Input material: Begin

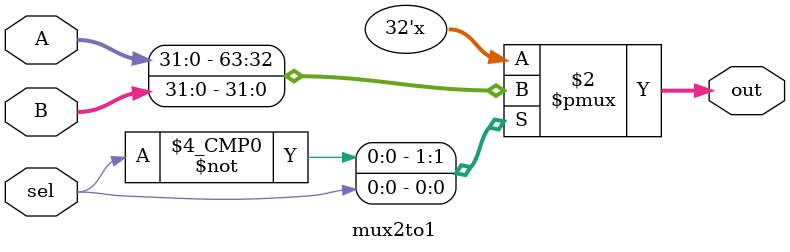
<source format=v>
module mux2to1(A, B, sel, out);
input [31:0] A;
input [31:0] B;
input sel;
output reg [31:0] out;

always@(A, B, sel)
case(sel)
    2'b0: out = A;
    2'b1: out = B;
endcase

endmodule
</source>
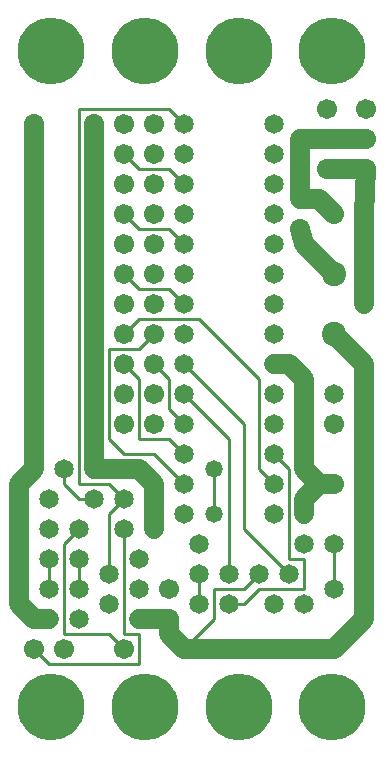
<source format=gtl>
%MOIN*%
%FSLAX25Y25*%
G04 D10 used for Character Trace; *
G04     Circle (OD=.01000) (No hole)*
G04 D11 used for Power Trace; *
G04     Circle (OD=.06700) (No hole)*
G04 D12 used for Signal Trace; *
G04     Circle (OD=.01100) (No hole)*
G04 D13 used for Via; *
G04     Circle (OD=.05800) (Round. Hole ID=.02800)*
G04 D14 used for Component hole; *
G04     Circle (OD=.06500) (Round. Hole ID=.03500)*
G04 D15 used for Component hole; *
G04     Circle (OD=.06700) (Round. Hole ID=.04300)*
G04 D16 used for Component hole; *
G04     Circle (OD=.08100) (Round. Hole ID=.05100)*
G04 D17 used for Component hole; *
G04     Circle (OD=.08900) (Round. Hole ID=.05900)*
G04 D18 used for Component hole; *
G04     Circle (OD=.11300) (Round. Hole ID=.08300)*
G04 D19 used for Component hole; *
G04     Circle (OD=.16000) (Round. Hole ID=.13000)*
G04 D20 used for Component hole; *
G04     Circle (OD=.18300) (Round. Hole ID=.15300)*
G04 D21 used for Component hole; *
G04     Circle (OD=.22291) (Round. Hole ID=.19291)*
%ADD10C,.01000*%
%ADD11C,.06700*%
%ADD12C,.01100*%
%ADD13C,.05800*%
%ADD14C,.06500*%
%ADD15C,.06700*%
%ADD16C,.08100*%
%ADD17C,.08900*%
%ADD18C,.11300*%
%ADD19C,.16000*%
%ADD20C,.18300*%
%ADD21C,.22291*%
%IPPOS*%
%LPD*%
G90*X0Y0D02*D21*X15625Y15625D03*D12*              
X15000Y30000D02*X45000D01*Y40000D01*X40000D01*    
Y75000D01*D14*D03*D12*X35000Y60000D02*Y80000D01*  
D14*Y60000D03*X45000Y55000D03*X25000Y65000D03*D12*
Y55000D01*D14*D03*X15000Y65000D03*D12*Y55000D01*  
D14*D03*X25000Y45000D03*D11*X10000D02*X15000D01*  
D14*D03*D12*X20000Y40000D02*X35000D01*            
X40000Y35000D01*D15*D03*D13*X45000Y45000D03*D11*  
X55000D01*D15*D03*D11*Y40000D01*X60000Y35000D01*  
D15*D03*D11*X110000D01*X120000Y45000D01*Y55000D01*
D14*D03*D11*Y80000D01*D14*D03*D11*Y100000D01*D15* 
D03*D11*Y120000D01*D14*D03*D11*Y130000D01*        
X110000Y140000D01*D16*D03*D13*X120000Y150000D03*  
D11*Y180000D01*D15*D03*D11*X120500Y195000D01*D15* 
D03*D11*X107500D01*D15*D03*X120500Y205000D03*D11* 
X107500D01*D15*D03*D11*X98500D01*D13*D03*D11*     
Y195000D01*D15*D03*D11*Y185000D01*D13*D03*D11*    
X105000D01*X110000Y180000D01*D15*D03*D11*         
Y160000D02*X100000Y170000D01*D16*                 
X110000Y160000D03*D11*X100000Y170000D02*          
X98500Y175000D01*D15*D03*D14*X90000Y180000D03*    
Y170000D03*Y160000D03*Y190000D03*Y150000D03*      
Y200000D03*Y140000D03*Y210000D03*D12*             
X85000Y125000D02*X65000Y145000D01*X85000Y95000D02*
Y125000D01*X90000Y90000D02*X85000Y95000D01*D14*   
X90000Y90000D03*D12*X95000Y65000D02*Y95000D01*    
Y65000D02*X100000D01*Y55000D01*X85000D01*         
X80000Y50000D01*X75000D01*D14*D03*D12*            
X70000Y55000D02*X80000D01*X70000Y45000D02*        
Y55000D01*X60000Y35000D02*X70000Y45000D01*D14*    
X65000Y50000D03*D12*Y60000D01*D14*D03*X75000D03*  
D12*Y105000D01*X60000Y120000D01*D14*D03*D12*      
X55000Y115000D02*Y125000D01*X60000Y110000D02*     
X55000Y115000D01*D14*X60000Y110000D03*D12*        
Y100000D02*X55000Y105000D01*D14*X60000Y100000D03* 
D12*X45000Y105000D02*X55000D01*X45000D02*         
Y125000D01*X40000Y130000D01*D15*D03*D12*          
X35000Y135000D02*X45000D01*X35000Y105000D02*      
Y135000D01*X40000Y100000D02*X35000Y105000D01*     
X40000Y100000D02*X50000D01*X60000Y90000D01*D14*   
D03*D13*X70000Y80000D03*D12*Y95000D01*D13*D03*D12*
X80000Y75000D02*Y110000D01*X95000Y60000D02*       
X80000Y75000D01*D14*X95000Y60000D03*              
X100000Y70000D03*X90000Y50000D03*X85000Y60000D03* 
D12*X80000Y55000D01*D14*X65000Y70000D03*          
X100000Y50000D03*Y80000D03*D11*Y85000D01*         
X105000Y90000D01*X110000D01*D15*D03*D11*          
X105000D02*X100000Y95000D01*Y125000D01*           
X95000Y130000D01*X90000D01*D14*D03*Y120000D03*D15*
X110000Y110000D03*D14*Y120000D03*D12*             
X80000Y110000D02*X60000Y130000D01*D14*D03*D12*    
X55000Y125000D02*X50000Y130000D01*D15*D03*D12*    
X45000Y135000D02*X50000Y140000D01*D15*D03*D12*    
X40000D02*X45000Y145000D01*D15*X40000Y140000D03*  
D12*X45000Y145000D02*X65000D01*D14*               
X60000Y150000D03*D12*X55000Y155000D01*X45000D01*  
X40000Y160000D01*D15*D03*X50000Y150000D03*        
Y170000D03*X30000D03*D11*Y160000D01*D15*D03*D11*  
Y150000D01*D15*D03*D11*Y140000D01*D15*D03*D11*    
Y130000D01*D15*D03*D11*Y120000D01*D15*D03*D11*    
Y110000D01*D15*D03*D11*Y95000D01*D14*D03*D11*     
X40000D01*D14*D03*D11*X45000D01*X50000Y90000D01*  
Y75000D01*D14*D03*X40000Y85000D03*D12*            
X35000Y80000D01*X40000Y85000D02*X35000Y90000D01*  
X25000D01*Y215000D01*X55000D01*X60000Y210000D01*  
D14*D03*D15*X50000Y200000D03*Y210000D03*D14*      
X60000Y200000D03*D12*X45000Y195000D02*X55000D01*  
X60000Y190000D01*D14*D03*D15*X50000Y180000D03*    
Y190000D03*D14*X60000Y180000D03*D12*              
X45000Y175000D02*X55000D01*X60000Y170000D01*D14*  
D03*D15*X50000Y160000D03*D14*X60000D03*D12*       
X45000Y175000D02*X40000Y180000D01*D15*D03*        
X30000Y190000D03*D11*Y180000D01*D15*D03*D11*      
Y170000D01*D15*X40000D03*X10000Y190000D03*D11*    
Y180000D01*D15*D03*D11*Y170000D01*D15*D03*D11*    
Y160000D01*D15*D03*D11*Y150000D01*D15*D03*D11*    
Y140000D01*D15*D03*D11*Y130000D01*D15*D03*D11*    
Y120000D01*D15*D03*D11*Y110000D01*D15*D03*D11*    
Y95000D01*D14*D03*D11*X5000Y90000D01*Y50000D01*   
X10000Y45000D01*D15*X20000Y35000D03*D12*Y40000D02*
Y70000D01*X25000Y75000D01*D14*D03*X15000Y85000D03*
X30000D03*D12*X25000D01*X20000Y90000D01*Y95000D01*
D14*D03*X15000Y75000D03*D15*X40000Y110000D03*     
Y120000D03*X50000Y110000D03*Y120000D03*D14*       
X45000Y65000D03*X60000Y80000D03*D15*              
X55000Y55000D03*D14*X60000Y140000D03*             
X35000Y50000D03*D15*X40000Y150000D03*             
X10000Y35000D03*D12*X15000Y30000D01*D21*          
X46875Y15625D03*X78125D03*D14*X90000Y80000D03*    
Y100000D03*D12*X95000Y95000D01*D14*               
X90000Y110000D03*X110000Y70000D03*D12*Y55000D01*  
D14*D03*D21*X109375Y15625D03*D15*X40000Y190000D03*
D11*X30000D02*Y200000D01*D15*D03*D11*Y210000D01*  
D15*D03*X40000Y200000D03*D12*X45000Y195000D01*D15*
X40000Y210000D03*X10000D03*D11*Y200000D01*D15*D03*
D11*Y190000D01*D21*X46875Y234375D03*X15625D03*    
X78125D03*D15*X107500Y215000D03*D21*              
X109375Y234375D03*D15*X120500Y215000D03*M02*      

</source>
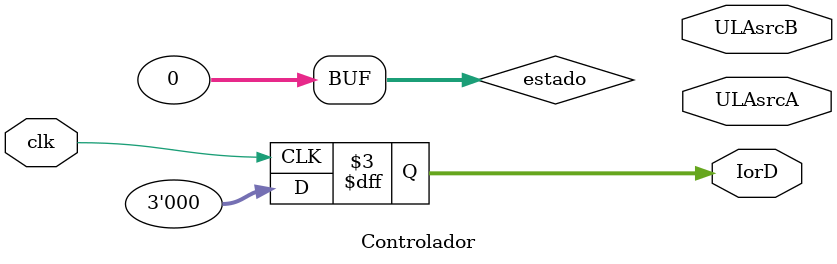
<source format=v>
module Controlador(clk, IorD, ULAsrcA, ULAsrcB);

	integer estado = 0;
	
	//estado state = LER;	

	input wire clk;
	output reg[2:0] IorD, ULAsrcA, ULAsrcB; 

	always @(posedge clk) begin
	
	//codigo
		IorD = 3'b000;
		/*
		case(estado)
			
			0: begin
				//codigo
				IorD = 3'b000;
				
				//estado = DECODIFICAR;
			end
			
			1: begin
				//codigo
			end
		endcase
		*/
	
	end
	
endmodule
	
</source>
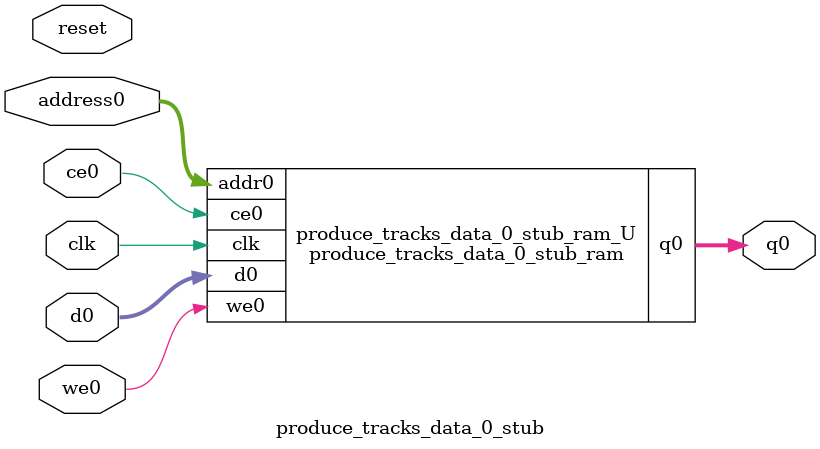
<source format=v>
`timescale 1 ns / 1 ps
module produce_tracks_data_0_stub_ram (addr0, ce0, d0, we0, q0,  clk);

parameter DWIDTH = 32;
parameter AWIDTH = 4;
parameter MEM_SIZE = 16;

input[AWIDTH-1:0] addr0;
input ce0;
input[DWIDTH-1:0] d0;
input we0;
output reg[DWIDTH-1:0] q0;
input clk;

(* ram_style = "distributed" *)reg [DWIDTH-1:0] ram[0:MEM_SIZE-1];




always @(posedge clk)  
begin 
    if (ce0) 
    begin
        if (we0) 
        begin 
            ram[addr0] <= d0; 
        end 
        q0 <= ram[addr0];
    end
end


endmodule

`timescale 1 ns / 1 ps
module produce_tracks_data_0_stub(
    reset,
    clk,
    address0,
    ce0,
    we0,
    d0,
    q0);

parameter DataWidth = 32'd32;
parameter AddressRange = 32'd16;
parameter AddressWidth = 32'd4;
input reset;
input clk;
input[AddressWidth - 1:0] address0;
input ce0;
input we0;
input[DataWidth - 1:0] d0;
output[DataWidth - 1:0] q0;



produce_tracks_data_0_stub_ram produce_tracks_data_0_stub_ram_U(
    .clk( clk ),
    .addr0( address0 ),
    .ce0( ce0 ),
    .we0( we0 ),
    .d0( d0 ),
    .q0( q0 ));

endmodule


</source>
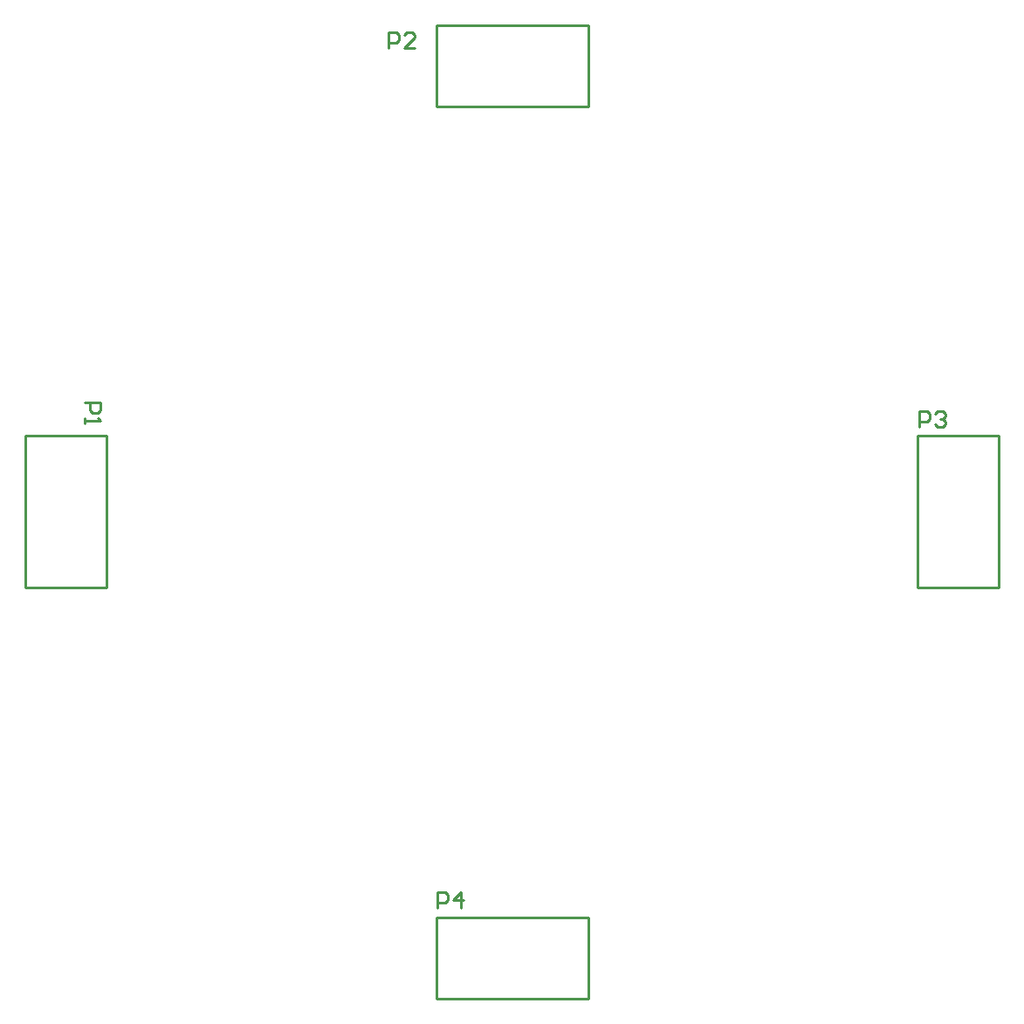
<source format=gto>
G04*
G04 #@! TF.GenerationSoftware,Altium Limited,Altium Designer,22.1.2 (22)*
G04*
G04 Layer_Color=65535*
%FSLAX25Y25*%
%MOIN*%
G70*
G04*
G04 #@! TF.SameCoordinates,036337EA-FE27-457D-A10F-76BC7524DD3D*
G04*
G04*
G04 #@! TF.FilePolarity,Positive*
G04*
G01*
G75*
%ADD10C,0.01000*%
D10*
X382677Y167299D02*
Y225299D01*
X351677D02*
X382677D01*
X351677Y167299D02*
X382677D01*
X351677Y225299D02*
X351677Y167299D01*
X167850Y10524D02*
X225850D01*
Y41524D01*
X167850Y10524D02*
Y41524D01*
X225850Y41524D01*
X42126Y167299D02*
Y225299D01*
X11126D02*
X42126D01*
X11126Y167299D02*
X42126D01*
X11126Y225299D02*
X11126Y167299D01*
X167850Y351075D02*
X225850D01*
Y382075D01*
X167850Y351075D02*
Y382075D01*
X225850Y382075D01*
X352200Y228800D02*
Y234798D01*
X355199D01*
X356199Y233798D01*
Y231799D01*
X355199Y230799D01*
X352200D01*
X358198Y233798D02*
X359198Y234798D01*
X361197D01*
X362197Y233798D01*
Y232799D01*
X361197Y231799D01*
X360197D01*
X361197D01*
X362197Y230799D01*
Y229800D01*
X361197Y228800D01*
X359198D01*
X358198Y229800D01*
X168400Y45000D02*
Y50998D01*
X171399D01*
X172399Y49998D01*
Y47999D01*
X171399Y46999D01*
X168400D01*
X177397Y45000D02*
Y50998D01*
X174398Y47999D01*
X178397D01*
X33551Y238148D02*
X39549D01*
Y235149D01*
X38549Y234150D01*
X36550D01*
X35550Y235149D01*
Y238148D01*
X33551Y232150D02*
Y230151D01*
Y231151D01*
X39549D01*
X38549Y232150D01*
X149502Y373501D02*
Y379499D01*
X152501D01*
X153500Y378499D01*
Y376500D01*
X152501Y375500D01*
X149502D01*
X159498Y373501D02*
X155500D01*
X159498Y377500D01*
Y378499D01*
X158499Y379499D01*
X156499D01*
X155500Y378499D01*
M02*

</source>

Input material: End

*Request*:
Each line from the beginning of the entries up to and including the one containing "(OD=.01000) (No hole)*" must be restated exactly. Pictures are to be left out.

*Answer*:
<source format=v>
module mux2to1(A, B, sel, out);
input [31:0] A;
input [31:0] B;
input sel;
output reg [31:0] out;

always@(A, B, sel)
case(sel)
    2'b0: out = A;
    2'b1: out = B;
endcase

endmodule
</source>
<source format=gtl>
%MOIN*%
%FSLAX25Y25*%
G04 D10 used for Character Trace; *
G04     Circle (OD=.01000) (No hole)*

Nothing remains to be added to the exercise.